[Dataset entries]
++++

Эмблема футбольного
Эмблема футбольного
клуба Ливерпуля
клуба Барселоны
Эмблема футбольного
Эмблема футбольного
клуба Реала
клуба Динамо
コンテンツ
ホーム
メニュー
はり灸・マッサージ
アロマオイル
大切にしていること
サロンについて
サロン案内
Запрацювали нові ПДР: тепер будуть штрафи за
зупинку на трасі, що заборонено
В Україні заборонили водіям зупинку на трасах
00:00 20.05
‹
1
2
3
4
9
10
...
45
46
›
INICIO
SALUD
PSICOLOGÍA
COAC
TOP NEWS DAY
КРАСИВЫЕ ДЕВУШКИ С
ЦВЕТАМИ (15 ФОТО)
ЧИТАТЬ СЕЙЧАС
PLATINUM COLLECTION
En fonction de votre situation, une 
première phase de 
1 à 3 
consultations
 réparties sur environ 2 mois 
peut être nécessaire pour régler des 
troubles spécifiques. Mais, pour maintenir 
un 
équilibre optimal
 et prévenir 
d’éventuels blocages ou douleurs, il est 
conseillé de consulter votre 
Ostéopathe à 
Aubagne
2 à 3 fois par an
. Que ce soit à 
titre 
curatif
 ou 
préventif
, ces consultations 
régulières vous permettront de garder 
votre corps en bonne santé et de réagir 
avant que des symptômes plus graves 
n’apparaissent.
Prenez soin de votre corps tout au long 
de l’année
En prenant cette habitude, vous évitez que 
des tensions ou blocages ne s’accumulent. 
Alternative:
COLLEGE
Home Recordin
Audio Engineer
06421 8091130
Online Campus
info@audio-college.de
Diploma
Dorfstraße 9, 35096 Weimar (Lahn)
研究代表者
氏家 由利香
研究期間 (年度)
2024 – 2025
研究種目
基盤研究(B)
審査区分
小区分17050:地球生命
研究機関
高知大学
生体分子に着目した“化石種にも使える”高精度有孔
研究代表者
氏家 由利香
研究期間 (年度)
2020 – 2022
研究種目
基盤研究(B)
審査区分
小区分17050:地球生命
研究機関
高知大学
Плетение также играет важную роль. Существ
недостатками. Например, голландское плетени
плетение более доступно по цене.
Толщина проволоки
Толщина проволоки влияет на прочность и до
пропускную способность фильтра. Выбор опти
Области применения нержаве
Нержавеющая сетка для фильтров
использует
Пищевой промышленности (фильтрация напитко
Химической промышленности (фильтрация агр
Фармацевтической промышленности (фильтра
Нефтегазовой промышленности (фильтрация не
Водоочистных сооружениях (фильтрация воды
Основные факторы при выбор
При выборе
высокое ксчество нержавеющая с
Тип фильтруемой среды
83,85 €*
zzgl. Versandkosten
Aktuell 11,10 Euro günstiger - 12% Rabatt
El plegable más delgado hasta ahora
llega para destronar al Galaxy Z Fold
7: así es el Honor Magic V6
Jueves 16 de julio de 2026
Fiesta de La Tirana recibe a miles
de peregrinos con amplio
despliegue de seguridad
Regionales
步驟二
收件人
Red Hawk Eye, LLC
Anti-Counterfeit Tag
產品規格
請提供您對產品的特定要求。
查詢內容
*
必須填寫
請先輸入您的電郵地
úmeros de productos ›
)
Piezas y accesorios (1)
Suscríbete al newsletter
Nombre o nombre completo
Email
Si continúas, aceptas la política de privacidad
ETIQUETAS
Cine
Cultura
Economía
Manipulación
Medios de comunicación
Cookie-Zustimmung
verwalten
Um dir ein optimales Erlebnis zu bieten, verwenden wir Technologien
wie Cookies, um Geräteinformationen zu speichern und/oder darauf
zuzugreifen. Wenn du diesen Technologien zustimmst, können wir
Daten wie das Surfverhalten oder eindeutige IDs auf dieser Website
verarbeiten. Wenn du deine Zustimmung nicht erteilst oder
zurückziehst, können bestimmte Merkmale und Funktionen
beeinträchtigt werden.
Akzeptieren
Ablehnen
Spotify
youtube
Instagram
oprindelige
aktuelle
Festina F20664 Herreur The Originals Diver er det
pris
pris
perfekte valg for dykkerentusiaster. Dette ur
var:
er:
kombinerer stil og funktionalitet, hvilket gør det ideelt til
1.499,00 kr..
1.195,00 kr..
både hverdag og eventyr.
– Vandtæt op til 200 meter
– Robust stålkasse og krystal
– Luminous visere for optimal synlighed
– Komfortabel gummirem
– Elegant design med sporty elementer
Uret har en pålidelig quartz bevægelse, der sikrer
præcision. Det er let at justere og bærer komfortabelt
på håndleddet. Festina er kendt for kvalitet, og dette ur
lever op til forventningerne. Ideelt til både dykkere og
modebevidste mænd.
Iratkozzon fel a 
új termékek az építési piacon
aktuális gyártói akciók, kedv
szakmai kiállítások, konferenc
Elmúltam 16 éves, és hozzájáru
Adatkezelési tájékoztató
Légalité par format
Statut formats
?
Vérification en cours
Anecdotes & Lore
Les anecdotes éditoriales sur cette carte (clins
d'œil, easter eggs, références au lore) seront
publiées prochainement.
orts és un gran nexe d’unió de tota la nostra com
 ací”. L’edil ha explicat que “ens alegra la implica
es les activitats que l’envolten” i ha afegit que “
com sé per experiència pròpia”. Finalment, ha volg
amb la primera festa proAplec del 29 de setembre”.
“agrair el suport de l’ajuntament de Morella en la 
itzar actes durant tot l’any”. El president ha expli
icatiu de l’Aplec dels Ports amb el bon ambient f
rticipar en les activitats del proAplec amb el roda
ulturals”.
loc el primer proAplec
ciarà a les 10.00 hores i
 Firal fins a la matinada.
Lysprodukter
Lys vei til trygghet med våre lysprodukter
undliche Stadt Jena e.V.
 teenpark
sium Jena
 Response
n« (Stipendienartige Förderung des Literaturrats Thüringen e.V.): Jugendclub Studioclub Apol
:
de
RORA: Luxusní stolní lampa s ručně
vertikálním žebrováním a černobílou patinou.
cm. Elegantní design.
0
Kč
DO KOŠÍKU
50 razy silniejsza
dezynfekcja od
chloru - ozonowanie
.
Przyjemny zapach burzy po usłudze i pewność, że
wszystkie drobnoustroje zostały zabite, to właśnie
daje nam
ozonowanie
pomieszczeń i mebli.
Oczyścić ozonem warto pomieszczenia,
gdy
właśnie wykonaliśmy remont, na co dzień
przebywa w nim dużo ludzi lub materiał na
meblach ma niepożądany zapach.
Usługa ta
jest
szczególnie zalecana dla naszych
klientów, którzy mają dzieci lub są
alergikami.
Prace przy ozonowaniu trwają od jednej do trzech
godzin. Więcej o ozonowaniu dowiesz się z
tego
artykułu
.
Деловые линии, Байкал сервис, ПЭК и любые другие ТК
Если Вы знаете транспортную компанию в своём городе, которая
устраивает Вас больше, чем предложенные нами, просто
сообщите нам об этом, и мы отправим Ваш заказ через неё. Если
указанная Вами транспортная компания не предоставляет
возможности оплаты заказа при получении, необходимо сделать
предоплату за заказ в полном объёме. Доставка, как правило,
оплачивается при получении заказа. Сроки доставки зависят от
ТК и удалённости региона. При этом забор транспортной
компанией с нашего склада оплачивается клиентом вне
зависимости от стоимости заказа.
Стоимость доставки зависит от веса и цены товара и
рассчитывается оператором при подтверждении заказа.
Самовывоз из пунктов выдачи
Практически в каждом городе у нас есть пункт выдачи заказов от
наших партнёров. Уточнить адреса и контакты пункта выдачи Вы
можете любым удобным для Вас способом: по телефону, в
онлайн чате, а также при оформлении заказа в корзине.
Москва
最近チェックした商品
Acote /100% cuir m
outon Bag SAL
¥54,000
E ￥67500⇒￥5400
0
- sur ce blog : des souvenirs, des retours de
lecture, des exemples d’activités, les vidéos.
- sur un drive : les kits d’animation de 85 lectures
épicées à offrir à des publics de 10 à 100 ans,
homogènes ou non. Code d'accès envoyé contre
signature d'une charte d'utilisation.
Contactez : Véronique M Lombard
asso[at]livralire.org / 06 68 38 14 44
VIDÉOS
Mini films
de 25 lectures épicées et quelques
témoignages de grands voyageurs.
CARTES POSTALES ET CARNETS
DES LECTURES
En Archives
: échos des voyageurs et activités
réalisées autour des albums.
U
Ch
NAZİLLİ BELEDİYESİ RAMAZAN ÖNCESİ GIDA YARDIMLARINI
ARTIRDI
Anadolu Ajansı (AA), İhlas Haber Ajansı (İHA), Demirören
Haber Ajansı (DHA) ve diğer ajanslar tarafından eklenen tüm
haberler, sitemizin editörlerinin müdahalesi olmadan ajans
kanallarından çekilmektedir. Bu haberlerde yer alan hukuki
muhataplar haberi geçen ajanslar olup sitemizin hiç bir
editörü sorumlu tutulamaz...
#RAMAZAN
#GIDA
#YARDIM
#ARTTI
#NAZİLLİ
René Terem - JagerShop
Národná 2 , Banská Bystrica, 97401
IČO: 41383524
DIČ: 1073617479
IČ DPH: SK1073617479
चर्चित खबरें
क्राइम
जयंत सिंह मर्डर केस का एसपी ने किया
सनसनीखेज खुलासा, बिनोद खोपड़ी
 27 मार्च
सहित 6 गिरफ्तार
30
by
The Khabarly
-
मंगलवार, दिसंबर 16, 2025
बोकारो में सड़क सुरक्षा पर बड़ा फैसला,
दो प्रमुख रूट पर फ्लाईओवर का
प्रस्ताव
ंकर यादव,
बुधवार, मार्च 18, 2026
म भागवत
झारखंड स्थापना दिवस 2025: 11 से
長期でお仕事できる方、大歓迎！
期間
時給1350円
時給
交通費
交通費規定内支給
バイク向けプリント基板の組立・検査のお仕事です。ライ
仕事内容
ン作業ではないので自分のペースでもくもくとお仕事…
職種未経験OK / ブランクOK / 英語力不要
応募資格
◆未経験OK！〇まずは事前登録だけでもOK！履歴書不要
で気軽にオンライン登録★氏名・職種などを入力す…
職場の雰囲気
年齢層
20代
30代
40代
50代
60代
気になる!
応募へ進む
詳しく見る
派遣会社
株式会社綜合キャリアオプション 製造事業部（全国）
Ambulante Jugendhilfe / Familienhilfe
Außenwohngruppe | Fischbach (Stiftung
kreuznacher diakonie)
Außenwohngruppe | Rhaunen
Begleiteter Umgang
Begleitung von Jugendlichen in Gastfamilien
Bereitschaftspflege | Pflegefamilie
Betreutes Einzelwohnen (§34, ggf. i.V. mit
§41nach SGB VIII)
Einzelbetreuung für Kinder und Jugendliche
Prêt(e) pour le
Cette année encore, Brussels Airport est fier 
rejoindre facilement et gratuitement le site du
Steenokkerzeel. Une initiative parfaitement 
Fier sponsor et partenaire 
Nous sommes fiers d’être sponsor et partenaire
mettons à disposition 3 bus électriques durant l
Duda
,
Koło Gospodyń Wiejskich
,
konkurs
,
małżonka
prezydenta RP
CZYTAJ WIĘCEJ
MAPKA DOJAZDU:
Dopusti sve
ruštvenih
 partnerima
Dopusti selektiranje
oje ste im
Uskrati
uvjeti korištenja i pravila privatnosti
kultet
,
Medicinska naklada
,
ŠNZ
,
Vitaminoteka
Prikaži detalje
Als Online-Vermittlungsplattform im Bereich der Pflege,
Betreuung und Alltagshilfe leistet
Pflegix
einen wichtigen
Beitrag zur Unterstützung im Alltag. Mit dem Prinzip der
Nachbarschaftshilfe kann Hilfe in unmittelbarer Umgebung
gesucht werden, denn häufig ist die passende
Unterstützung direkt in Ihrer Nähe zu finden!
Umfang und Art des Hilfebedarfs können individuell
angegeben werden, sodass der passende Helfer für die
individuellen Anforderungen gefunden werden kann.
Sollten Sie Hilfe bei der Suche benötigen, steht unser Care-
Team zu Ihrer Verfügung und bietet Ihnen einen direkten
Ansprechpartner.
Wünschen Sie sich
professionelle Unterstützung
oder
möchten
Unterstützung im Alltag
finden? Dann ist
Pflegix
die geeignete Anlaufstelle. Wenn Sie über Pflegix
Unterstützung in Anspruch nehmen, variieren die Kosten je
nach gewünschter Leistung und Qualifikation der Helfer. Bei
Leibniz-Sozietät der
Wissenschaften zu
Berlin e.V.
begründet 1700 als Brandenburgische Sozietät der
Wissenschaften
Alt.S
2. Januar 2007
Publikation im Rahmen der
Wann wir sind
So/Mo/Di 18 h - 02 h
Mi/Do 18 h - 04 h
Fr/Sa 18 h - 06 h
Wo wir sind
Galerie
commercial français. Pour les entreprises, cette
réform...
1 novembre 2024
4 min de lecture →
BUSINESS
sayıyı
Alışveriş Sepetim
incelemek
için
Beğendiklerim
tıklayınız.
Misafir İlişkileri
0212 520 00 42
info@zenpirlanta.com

++++

What to work on | Within the data above, pick out all lines holding the word "Unterstützung".

Answer to this problem |
Beitrag zur Unterstützung im Alltag. Mit dem Prinzip der
Unterstützung direkt in Ihrer Nähe zu finden!
professionelle Unterstützung
Unterstützung im Alltag
Unterstützung in Anspruch nehmen, variieren die Kosten je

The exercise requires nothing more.